And the report from research firm Roy Morgan shows that an additional 1.32 million (9.4%) of Australians were also under-employed in April.
According to Roy Morgan, in total 3.5 million (24.7% of the workforce) Australians are now either unemployed or under-employed - or 439,000 fewer than the 3.92 million unemployed or under-employed (27.4% of the workforce) during the last two weeks of March - immediately before the Federal Government’s JobKeeper program was announced as part of measures to help combat the effects of the Covid 19 outbreak.
The latest Roy Morgan employment data for April also shows:
- The workforce in April was 14,150,000 – comprised of 11,991,000 employed and 2,159,000 unemployed Australians looking for work. The workforce total is down 152,000 since late March
- The number of Australians in employment in April was up 96,000 from late March to 11,991,000. Full-time employment was up 89,000 to 7,826,000 and part-time employment was up 7,000 to 4,165,000
- Australians looking for work was a record monthly high of 2,159,000, but down 248,000 on late March. The number looking for full-time work increased by 41,000 to 1,001,000 since late March while the number looking for part-time work was down by 289,000 to 1,158,000
- Roy Morgan’s unemployment figure of 15.3% for April is now almost three times higher than the current ABS estimate for March 2020 of 5.2%. The ABS figure for March was based on interviews conducted in reference to early March (pre shut-downs) and did not include data related to the situation in late March (post shut-downs).
Roy Morgan says that additional research into the impact of COVID-19 Coronavirus has revealed 10.5 million working Australians (68%) have had a change to their employment situation, with Australians in the workforce asked: “As a result of the Coronavirus Crisis, have you experienced any of the following employment changes.”
According to the research, some people reported several changes to their working conditions since the Coronavirus, like being stood down, having reduced hours and working from home - reflecting what Roy Morgan says is the changing nature of the situation for companies and employees as they navigate the crisis.
For the 3.4 million (22%) who cite ‘some other change to their employment’ this includes working from home, being put on enforced leave, changes in work rostering, social distancing measures at work, split shifts, an increase in responsibility, a halt to business growth, precautions put in place at work, being in a vulnerable group for COVID-19 so not being able to take work and an inability to see clients face-to-face.

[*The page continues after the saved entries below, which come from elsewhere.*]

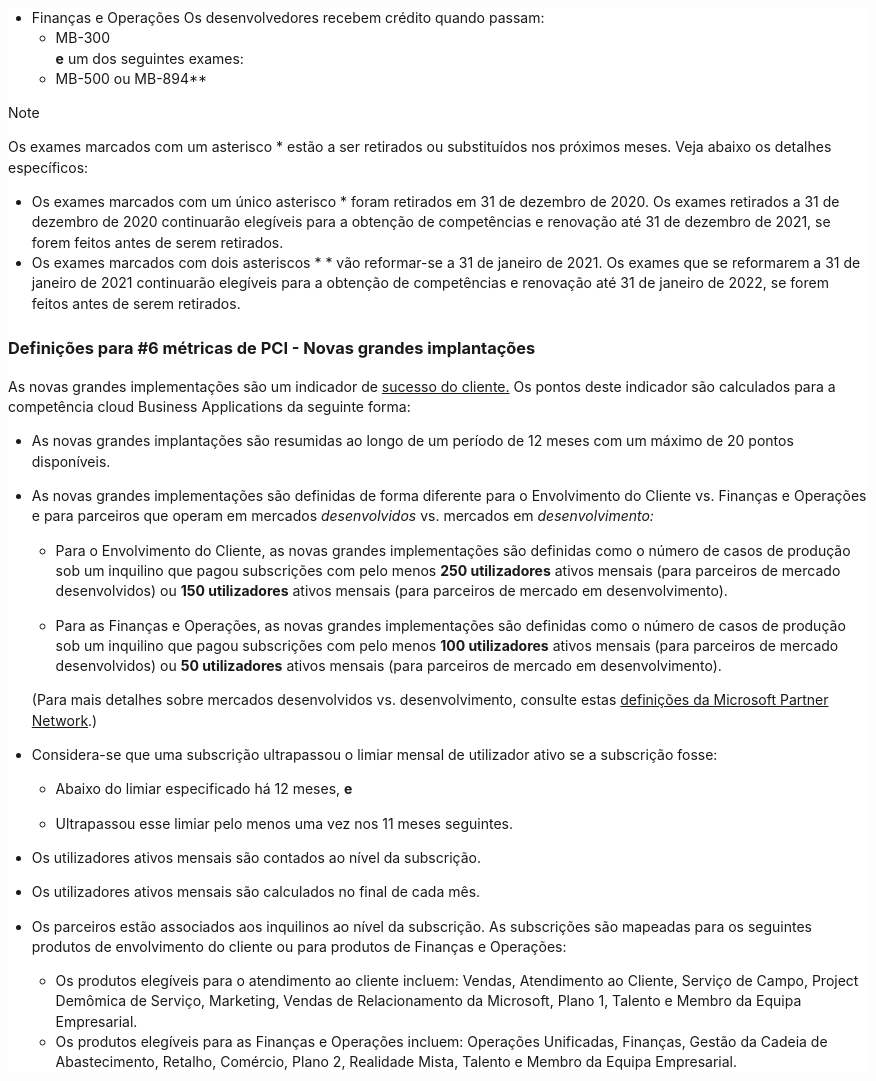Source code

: - Finanças e Operações Os desenvolvedores recebem crédito quando passam:
  - MB-300<br/>
  **e** um dos seguintes exames:
  - MB-500 ou MB-894\*\*

> [!NOTE]
> Os exames marcados com um asterisco \* estão a ser retirados ou substituídos nos próximos meses. Veja abaixo os detalhes específicos:
>
> - Os exames marcados com um único asterisco \* foram retirados em 31 de dezembro de 2020. Os exames retirados a 31 de dezembro de 2020 continuarão elegíveis para a obtenção de competências e renovação até 31 de dezembro de 2021, se forem feitos antes de serem retirados.
> - Os exames marcados com dois asteriscos \* \* vão reformar-se a 31 de janeiro de 2021. Os exames que se reformarem a 31 de janeiro de 2021 continuarão elegíveis para a obtenção de competências e renovação até 31 de janeiro de 2022, se forem feitos antes de serem retirados.

### <a name="definitions-for-pci-metric-6---new-large-deployments"></a>Definições para #6 métricas de PCI - Novas grandes implantações

As novas grandes implementações são um indicador de [sucesso do cliente.](partner-contribution-indicators.md#pci-scoring-based-on-seven-key-indicators) Os pontos deste indicador são calculados para a competência cloud Business Applications da seguinte forma:

- As novas grandes implantações são resumidas ao longo de um período de 12 meses com um máximo de 20 pontos disponíveis.

- As novas grandes implementações são definidas de forma diferente para o Envolvimento do Cliente vs. Finanças e Operações e para parceiros que operam em mercados *desenvolvidos* vs. mercados em *desenvolvimento:*

  - Para o Envolvimento do Cliente, as novas grandes implementações são definidas como o número de casos de produção sob um inquilino que pagou subscrições com pelo menos **250 utilizadores** ativos mensais (para parceiros de mercado desenvolvidos) ou **150 utilizadores** ativos mensais (para parceiros de mercado em desenvolvimento).

  - Para as Finanças e Operações, as novas grandes implementações são definidas como o número de casos de produção sob um inquilino que pagou subscrições com pelo menos **100 utilizadores** ativos mensais (para parceiros de mercado desenvolvidos) ou **50 utilizadores** ativos mensais (para parceiros de mercado em desenvolvimento).
  
  (Para mais detalhes sobre mercados desenvolvidos vs. desenvolvimento, consulte estas [definições da Microsoft Partner Network](https://assetsprod.microsoft.com/mpn/mpn-developed-and-developing-countries.pdf).)

- Considera-se que uma subscrição ultrapassou o limiar mensal de utilizador ativo se a subscrição fosse:

  - Abaixo do limiar especificado há 12 meses, **e**

  - Ultrapassou esse limiar pelo menos uma vez nos 11 meses seguintes.

- Os utilizadores ativos mensais são contados ao nível da subscrição.

- Os utilizadores ativos mensais são calculados no final de cada mês.

- Os parceiros estão associados aos inquilinos ao nível da subscrição. As subscrições são mapeadas para os seguintes produtos de envolvimento do cliente ou para produtos de Finanças e Operações:
  - Os produtos elegíveis para o atendimento ao cliente incluem: Vendas, Atendimento ao Cliente, Serviço de Campo, Project Demômica de Serviço, Marketing, Vendas de Relacionamento da Microsoft, Plano 1, Talento e Membro da Equipa Empresarial.
  - Os produtos elegíveis para as Finanças e Operações incluem: Operações Unificadas, Finanças, Gestão da Cadeia de Abastecimento, Retalho, Comércio, Plano 2, Realidade Mista, Talento e Membro da Equipa Empresarial.
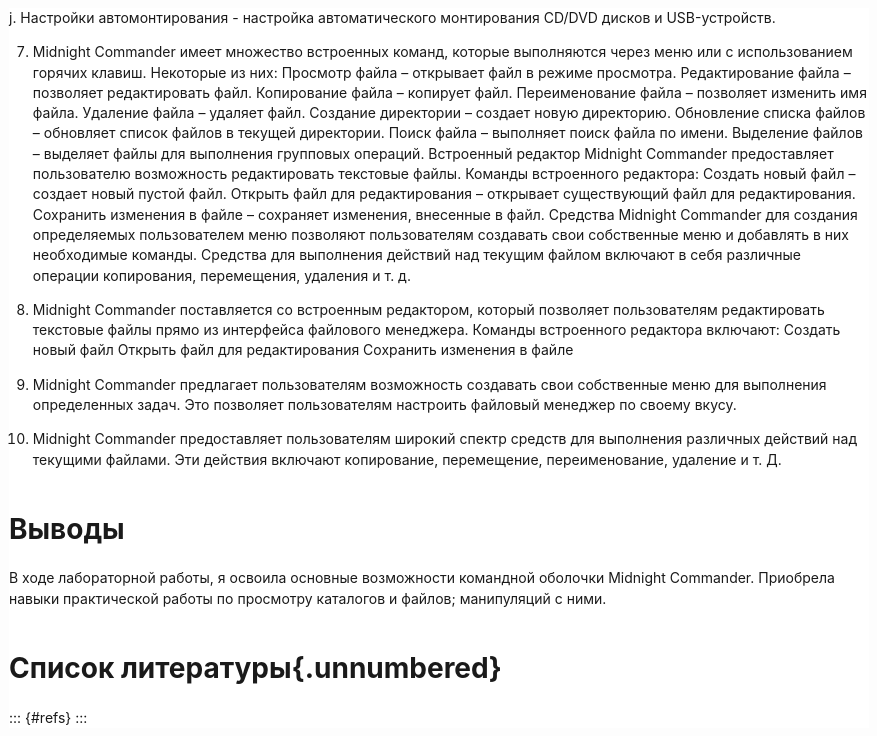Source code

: j. Настройки автомонтирования - настройка автоматического монтирования CD/DVD дисков и USB-устройств.

7. Midnight Commander имеет множество встроенных команд, которые выполняются через меню или с использованием горячих клавиш. Некоторые из них:
Просмотр файла – открывает файл в режиме просмотра.
Редактирование файла – позволяет редактировать файл.
Копирование файла – копирует файл.
Переименование файла – позволяет изменить имя файла.
Удаление файла – удаляет файл.
Создание директории – создает новую директорию.
Обновление списка файлов – обновляет список файлов в текущей директории.
Поиск файла – выполняет поиск файла по имени.
Выделение файлов – выделяет файлы для выполнения групповых операций.
Встроенный редактор Midnight Commander предоставляет пользователю возможность редактировать текстовые файлы. Команды встроенного редактора:
Создать новый файл – создает новый пустой файл.
Открыть файл для редактирования – открывает существующий файл для редактирования.
Сохранить изменения в файле – сохраняет изменения, внесенные в файл.
Средства Midnight Commander для создания определяемых пользователем меню позволяют пользователям создавать свои собственные меню и добавлять в них необходимые команды. Средства для выполнения действий над текущим файлом включают в себя различные операции копирования, перемещения, удаления и т. д.

8. Midnight Commander поставляется со встроенным редактором, который позволяет пользователям редактировать текстовые файлы прямо из интерфейса файлового менеджера. Команды встроенного редактора включают:
Создать новый файл
Открыть файл для редактирования
Сохранить изменения в файле

9. Midnight Commander предлагает пользователям возможность создавать свои собственные меню для выполнения определенных задач. Это позволяет пользователям настроить файловый менеджер по своему вкусу.

10. Midnight Commander предоставляет пользователям широкий спектр средств для выполнения различных действий над текущими файлами. Эти действия включают копирование, перемещение, переименование, удаление и т. Д.

# **Выводы** 

В ходе лабораторной работы, я освоила основные возможности командной оболочки Midnight Commander. Приобрела навыки практической работы по просмотру каталогов и файлов; манипуляций с ними.

# Список литературы{.unnumbered}

::: {#refs}
:::


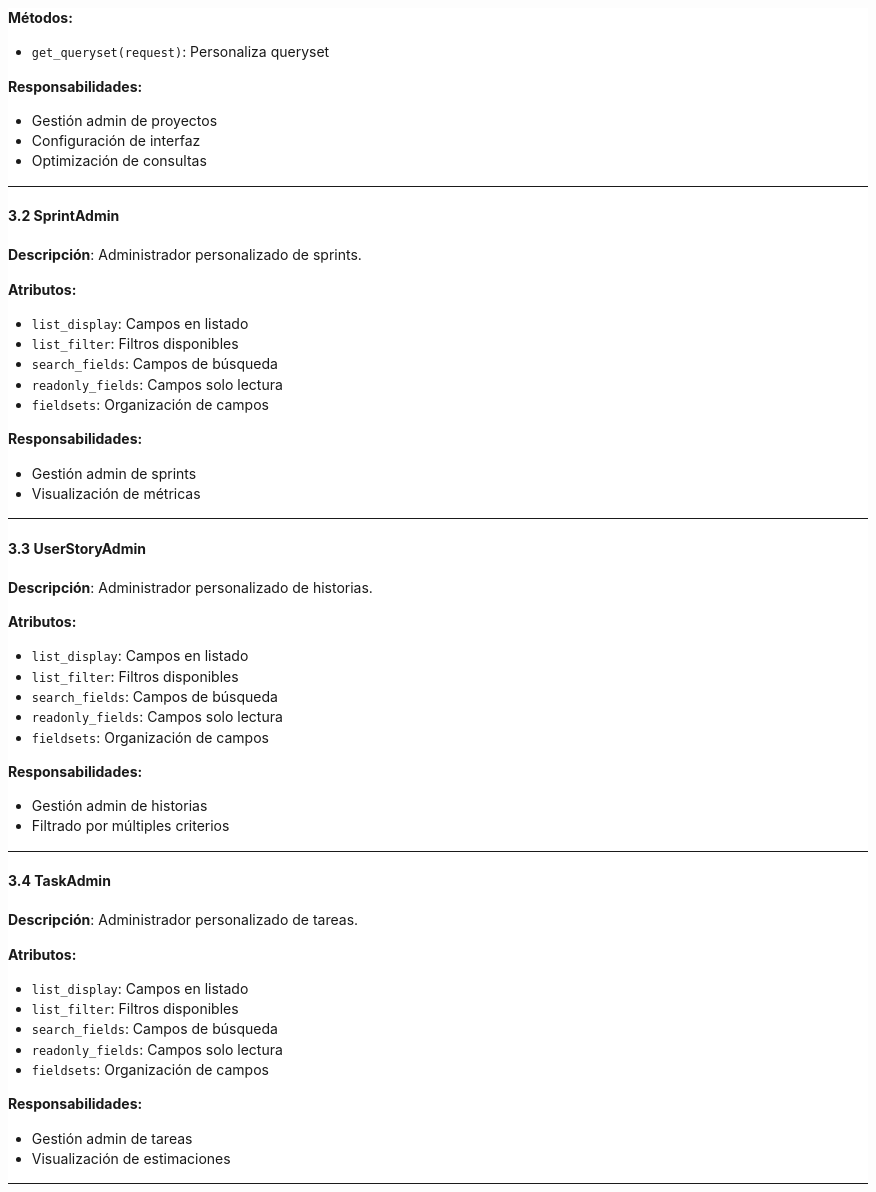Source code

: **Métodos:**
- `get_queryset(request)`: Personaliza queryset

**Responsabilidades:**
- Gestión admin de proyectos
- Configuración de interfaz
- Optimización de consultas

---

#### 3.2 SprintAdmin
**Descripción**: Administrador personalizado de sprints.

**Atributos:**
- `list_display`: Campos en listado
- `list_filter`: Filtros disponibles
- `search_fields`: Campos de búsqueda
- `readonly_fields`: Campos solo lectura
- `fieldsets`: Organización de campos

**Responsabilidades:**
- Gestión admin de sprints
- Visualización de métricas

---

#### 3.3 UserStoryAdmin
**Descripción**: Administrador personalizado de historias.

**Atributos:**
- `list_display`: Campos en listado
- `list_filter`: Filtros disponibles
- `search_fields`: Campos de búsqueda
- `readonly_fields`: Campos solo lectura
- `fieldsets`: Organización de campos

**Responsabilidades:**
- Gestión admin de historias
- Filtrado por múltiples criterios

---

#### 3.4 TaskAdmin
**Descripción**: Administrador personalizado de tareas.

**Atributos:**
- `list_display`: Campos en listado
- `list_filter`: Filtros disponibles
- `search_fields`: Campos de búsqueda
- `readonly_fields`: Campos solo lectura
- `fieldsets`: Organización de campos

**Responsabilidades:**
- Gestión admin de tareas
- Visualización de estimaciones

---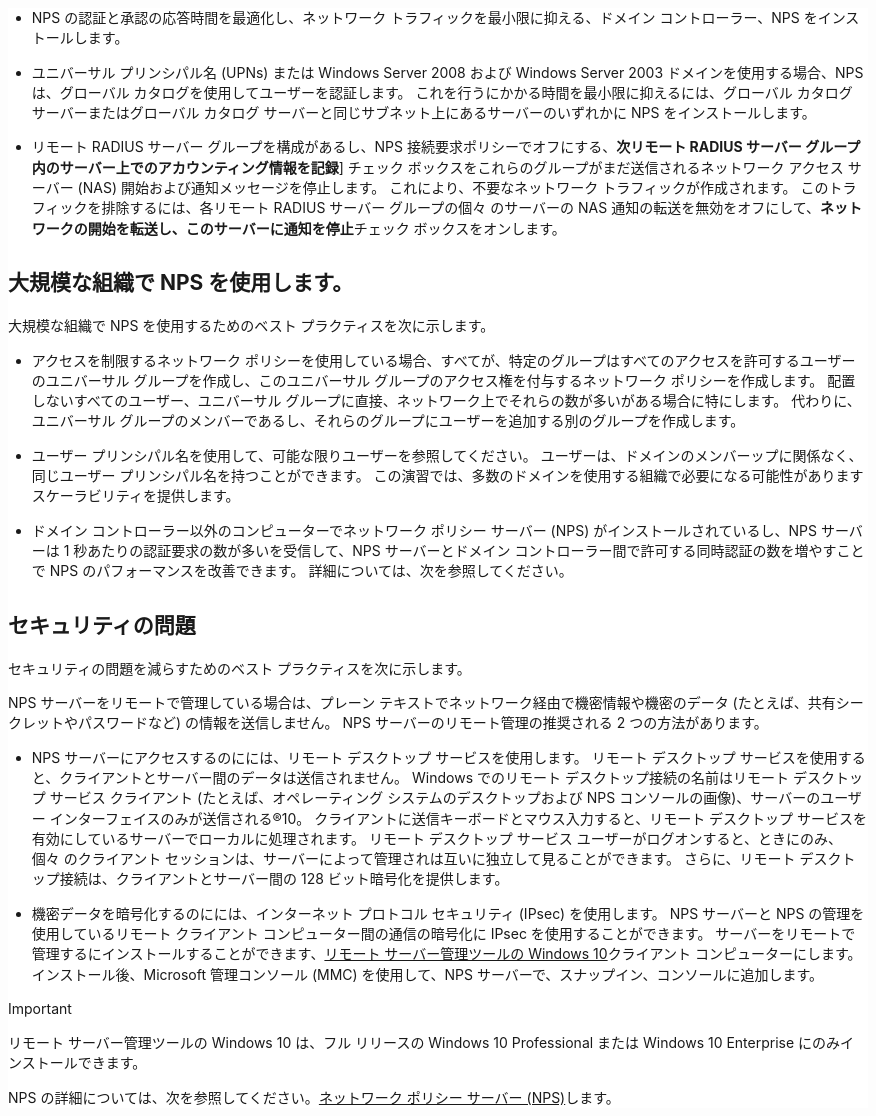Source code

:- NPS の認証と承認の応答時間を最適化し、ネットワーク トラフィックを最小限に抑える、ドメイン コントローラー、NPS をインストールします。

- ユニバーサル プリンシパル名 \(UPNs\) または Windows Server 2008 および Windows Server 2003 ドメインを使用する場合、NPS は、グローバル カタログを使用してユーザーを認証します。 これを行うにかかる時間を最小限に抑えるには、グローバル カタログ サーバーまたはグローバル カタログ サーバーと同じサブネット上にあるサーバーのいずれかに NPS をインストールします。

- リモート RADIUS サーバー グループを構成があるし、NPS 接続要求ポリシーでオフにする、**次リモート RADIUS サーバー グループ内のサーバー上でのアカウンティング情報を記録**] チェック ボックスをこれらのグループがまだ送信されるネットワーク アクセス サーバー \(NAS\) 開始および通知メッセージを停止します。 これにより、不要なネットワーク トラフィックが作成されます。 このトラフィックを排除するには、各リモート RADIUS サーバー グループの個々 のサーバーの NAS 通知の転送を無効をオフにして、**ネットワークの開始を転送し、このサーバーに通知を停止**チェック ボックスをオンします。

## <a name="using-nps-in-large-organizations"></a>大規模な組織で NPS を使用します。

大規模な組織で NPS を使用するためのベスト プラクティスを次に示します。

- アクセスを制限するネットワーク ポリシーを使用している場合、すべてが、特定のグループはすべてのアクセスを許可するユーザーのユニバーサル グループを作成し、このユニバーサル グループのアクセス権を付与するネットワーク ポリシーを作成します。 配置しないすべてのユーザー、ユニバーサル グループに直接、ネットワーク上でそれらの数が多いがある場合に特にします。 代わりに、ユニバーサル グループのメンバーであるし、それらのグループにユーザーを追加する別のグループを作成します。

- ユーザー プリンシパル名を使用して、可能な限りユーザーを参照してください。 ユーザーは、ドメインのメンバーップに関係なく、同じユーザー プリンシパル名を持つことができます。 この演習では、多数のドメインを使用する組織で必要になる可能性がありますスケーラビリティを提供します。

- ドメイン コントローラー以外のコンピューターでネットワーク ポリシー サーバー \(NPS\) がインストールされているし、NPS サーバーは 1 秒あたりの認証要求の数が多いを受信して、NPS サーバーとドメイン コントローラー間で許可する同時認証の数を増やすことで NPS のパフォーマンスを改善できます。 詳細については、次を参照してください。 

## <a name="security-issues"></a>セキュリティの問題

セキュリティの問題を減らすためのベスト プラクティスを次に示します。

NPS サーバーをリモートで管理している場合は、プレーン テキストでネットワーク経由で機密情報や機密のデータ (たとえば、共有シークレットやパスワードなど) の情報を送信しません。 NPS サーバーのリモート管理の推奨される 2 つの方法があります。

- NPS サーバーにアクセスするのにには、リモート デスクトップ サービスを使用します。 リモート デスクトップ サービスを使用すると、クライアントとサーバー間のデータは送信されません。 Windows でのリモート デスクトップ接続の名前はリモート デスクトップ サービス クライアント (たとえば、オペレーティング システムのデスクトップおよび NPS コンソールの画像)、サーバーのユーザー インターフェイスのみが送信される&reg;10。 クライアントに送信キーボードとマウス入力すると、リモート デスクトップ サービスを有効にしているサーバーでローカルに処理されます。 リモート デスクトップ サービス ユーザーがログオンすると、ときにのみ、個々 のクライアント セッションは、サーバーによって管理されは互いに独立して見ることができます。 さらに、リモート デスクトップ接続は、クライアントとサーバー間の 128 ビット暗号化を提供します。

- 機密データを暗号化するのにには、インターネット プロトコル セキュリティ (IPsec) を使用します。 NPS サーバーと NPS の管理を使用しているリモート クライアント コンピューター間の通信の暗号化に IPsec を使用することができます。 サーバーをリモートで管理するにインストールすることができます、[リモート サーバー管理ツールの Windows 10](https://www.microsoft.com/download/details.aspx?id=45520)クライアント コンピューターにします。 インストール後、Microsoft 管理コンソール (MMC) を使用して、NPS サーバーで、スナップイン、コンソールに追加します。

>[!IMPORTANT]
>リモート サーバー管理ツールの Windows 10 は、フル リリースの Windows 10 Professional または Windows 10 Enterprise にのみインストールできます。

NPS の詳細については、次を参照してください。[ネットワーク ポリシー サーバー (NPS)](nps-top.md)します。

Michele Levine, CEO Roy Morgan, says the COVID-19 Coronavirus struck the Australian economy like a “hammer blow” in late March as Governments around the country enforced strict shutdowns to limit the movement of people and the virus.
“Roy Morgan’s unemployment measure for April shows 2.16 million Australians were unemployed (15.3% of the workforce) with an additional 1.32 million (9.4%) under-employed,” Levine said.
“In total a massive 3.5 million (24.7%) Australians are now either unemployed or under-employed. This is 439,000 fewer than the 3.92 million (27.4%) during the last two weeks of March (March 20-31, 2020) immediately before the Federal Government’s JobKeeper program was announced.
“Special research undertaken by Roy Morgan during April has revealed that 3.8 million working Australians have had their working hours reduced, 2.7 million have been stood down for a period of time, 2.4 million have not had any work offered, 1.4 million have had their pay reduced for the same number of work hours and 670,000 have already been made redundant. Some will have had two or more of the above impacts already on their employment.
“Those most heavily impacted face a challenging employment market in the months ahead even as the harshest restrictions are rolled back. Several States and Territories are now announcing the relaxation of restrictions during May and June while others, including Victoria, have yet to announce any plan to do so prior to a review of conditions next week.
“The changed economic and employment landscape will start to normalise but with a much larger pool of unemployed and under-utilised workers there will be a far more competitive jobs market for employers to pick from. There will be no ‘snapback’ which means all, or even most, newly unemployed Australians are back in their original jobs in the next few months.”